### Parts of the exercise
A - Using the article, explain why local food industries in Jamaica go out of business.
B - Repeat the part of the article between "The United Nations" and "of going hungry.", inclusive.

### Page text
In Africa, the IMF, under its Structural Adjustment Programme, or the World Bank, often imposed upon African debtor countries to develop their exports of cash crops at the expense of imports and expenditure on social welfare, resulting in cutting subsidies into local food production.

Food aid that is sent to Ethiopia, which could do a better job of feeding itself if the coffee price was not driven down by commodity markets in London or New York. In Mugabe’s Zimbabwe, food aid does not reach all needy inhabitants because of their political affiliations.

Then, we have a case-firm like chocolate firm Hershey purchasing so many cocoa beans in the futures market that prices rose by more than 30 percent; the Ghana Cocoa Board had accused the firm on the abuse of the derivatives market to impoverish the West African farmer.

In Jamaica, it means that local food industries go out of business because of the dumping of cheap, subsidised food from the USA.

Nearer to Asia, Malaysia’s agricultural sector is strongly biased towards large-scale agriculture. The estate (plantation) sector is predominantly a producer of oil palm and rubber accounting for 70% of the country’s agricultural area. These estates are big – each individual unit commonly covering 2,000-10,000 hectares, managed by global companies such as Sime Darby which controls over 300,000 hectares in Malaysia.

Malaysia land development schemes, started by the Federal Land Development Authority (FELDA), are managed like a feudal land-owner than as a co-operative occupying 21% of the land; read Big Capital Small Farmers.

With adherence to the neo-colonial praxis in financial corporatisation of large agribusiness plantations catering to metropolitan countries commercial needs, a country like Malaysia had neglected her domestic food security concern so much that the country imports almost 100% of grain corn or two million tonnes annually from Argentina, Brazil and the US.

The local rice production has stagnated in the last thirty years and between 2016 to 2018, rice production actually decreased by 6.20%. As by today, Malaysia is importing between 30 to 40 per cent of its rice consumption mainly from Vietnam, India and Thailand.

3] CONSEQUENCES of FINANCIALISATION CAPITALISM

Although modern human societies have attained an unprecedented levels of wealth, there is a significant amount of the world’s population continues to suffer from hunger or food insecurity on a daily basis. In Agriculture and Food in Crisis, Fred Magdoff and Brian Tokar said that nowhere more evident than in the production and distribution of food.

The United Nations Food and Agriculture Organization (FAO) had stated that wheat and fertilizer supply shortages have driven up prices and increased food import bills for the most vulnerable countries by more than $25 billion, putting 1.7 billion people at risk of going hungry.

The persistence foray of metropolitan corporate capital from Global North only subjugates the agriculture and domestic food markets of many developing countries and peripheral emerging ones that are undergoing rapid urbanization, to the needs of global agribusiness. For some of the larger developing countries, however, national compradore capital is also the principal force contributing to the emerging urban food crisis, by acting as or colluding with, Global North monopoly-capital. In addition, the state – through clientele capitalism and through government-linked companies (GLCs) – have also been playing a key role in the consolidation of the urban food system much to the insufficient stomachs of poverty poors, (read firestorm, 2021, Beefing Capitalism to sandwich Commodity Chains).

### Data shown
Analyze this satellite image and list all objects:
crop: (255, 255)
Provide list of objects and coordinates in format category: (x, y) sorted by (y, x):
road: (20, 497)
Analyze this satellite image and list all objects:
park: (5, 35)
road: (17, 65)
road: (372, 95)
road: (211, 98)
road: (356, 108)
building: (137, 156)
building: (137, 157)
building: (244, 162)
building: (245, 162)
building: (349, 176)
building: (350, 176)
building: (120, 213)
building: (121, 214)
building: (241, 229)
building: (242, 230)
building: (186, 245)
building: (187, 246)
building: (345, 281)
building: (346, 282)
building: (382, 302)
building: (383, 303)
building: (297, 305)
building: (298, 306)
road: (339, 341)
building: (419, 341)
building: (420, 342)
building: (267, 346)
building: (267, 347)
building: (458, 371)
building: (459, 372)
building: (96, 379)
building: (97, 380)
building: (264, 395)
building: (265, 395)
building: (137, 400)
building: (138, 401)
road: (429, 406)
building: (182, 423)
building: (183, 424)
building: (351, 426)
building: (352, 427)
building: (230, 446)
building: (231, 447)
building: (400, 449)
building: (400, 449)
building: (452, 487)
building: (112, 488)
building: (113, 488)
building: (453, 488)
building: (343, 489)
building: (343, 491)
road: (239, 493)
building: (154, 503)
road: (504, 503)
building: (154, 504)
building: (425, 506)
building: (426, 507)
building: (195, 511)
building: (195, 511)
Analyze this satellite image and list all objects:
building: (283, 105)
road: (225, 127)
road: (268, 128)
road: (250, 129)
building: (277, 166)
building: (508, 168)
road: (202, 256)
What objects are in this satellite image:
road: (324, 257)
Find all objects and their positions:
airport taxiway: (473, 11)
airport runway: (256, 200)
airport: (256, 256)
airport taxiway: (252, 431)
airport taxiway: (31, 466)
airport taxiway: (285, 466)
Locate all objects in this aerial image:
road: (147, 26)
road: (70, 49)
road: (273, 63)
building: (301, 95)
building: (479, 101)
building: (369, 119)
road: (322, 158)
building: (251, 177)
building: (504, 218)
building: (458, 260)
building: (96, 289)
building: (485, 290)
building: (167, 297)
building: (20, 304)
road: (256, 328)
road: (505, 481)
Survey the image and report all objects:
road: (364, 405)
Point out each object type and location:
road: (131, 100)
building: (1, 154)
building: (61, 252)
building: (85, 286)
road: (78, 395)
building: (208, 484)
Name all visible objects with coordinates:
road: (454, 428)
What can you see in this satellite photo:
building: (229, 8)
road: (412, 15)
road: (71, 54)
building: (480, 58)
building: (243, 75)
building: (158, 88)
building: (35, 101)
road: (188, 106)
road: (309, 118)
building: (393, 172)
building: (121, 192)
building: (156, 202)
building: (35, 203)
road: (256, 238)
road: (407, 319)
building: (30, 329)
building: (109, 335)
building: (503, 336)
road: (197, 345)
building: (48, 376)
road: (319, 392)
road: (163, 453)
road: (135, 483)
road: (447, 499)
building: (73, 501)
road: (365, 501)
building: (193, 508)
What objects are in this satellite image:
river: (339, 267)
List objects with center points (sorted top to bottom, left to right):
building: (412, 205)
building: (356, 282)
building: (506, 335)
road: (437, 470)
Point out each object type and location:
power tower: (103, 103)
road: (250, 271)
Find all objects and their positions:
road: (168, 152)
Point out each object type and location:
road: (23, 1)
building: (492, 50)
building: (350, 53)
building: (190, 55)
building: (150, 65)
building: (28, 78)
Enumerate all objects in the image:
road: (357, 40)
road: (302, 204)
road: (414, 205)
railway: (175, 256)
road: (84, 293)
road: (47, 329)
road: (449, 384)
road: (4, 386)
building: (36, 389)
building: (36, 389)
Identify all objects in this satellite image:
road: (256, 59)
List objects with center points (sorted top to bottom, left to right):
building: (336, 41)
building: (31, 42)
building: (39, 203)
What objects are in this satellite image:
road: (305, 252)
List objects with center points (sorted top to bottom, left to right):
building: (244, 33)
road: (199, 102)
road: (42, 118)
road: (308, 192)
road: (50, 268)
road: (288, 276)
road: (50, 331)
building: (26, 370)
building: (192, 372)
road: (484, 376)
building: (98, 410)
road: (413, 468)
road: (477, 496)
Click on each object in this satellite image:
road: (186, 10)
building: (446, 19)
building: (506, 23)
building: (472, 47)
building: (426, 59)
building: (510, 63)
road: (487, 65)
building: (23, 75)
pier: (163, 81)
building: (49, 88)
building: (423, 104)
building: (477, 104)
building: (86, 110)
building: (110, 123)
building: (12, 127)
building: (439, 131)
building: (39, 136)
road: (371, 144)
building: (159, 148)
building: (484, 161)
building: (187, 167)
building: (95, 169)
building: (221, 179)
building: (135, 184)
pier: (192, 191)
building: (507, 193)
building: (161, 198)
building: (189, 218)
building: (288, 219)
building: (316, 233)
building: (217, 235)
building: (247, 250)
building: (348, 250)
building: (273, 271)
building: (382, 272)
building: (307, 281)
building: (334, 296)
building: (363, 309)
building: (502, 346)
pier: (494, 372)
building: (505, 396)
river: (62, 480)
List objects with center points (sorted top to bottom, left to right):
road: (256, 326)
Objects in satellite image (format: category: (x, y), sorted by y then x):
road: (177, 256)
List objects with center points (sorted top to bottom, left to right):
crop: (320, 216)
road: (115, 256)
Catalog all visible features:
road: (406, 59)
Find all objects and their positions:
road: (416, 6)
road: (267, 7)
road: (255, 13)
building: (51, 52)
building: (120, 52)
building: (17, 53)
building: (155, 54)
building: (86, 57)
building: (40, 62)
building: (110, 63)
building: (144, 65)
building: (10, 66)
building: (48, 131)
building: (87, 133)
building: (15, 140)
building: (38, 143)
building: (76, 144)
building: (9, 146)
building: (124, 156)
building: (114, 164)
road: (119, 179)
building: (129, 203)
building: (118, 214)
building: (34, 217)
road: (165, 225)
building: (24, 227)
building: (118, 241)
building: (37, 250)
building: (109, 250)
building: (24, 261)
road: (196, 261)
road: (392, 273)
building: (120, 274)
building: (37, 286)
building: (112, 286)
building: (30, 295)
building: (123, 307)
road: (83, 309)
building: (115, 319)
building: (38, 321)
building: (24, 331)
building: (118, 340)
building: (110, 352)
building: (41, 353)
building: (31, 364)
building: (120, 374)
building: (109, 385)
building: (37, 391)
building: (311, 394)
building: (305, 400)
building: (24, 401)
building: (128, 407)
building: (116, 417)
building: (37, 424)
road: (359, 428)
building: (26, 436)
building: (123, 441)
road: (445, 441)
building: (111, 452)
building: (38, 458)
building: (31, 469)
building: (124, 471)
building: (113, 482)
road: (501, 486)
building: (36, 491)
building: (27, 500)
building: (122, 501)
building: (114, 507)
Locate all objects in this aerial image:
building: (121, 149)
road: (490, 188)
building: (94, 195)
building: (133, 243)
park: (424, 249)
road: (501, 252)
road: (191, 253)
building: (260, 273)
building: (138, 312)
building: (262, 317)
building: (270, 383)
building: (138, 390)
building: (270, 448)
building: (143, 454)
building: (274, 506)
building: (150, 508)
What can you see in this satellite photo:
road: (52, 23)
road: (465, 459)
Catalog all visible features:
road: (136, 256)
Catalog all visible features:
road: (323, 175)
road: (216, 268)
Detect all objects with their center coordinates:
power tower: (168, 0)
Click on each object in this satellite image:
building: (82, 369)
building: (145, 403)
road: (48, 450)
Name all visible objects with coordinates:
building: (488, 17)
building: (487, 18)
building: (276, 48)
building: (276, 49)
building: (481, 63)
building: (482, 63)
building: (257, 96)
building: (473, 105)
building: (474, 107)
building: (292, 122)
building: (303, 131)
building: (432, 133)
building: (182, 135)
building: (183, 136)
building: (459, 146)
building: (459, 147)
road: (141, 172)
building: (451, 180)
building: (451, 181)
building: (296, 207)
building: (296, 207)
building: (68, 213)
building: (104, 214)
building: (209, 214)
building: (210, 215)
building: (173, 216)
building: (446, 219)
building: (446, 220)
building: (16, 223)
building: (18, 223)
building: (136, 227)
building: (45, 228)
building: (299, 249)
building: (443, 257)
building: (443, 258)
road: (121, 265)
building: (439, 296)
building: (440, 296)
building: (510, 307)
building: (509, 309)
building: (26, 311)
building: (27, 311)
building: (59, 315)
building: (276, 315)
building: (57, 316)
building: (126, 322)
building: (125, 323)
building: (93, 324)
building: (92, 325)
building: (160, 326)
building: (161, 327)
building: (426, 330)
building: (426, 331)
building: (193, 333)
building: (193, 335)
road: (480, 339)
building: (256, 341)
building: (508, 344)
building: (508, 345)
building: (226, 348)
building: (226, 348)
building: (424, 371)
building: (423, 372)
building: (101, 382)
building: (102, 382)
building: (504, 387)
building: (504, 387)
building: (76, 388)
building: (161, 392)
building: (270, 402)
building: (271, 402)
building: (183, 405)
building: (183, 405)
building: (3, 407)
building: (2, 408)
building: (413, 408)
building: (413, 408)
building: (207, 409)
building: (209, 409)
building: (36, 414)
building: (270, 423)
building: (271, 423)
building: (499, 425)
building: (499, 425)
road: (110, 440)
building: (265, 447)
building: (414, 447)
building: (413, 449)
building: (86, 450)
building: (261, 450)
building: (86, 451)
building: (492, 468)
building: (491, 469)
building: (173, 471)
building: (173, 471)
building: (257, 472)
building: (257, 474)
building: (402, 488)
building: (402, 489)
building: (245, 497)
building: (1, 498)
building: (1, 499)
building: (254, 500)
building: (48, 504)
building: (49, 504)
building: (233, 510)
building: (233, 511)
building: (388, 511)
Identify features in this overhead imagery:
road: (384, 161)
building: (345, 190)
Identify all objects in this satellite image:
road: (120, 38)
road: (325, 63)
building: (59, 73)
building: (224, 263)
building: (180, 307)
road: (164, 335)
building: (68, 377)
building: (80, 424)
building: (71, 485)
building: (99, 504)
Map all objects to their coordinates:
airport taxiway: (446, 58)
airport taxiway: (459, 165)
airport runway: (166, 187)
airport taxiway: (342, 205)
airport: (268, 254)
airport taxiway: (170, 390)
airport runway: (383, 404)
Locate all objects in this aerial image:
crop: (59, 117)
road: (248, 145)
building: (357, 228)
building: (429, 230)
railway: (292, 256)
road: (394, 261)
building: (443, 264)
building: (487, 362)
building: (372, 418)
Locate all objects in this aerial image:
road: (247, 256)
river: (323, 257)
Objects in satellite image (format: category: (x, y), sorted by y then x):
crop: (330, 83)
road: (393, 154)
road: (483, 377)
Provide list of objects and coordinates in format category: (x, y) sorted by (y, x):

### Outputs in order
A - Cheap, subsidised food from the USA is dumped in Jamaica, and that drives local food industries out of business.

B -
The United Nations Food and Agriculture Organization (FAO) had stated that wheat and fertilizer supply shortages have driven up prices and increased food import bills for the most vulnerable countries by more than $25 billion, putting 1.7 billion people at risk of going hungry.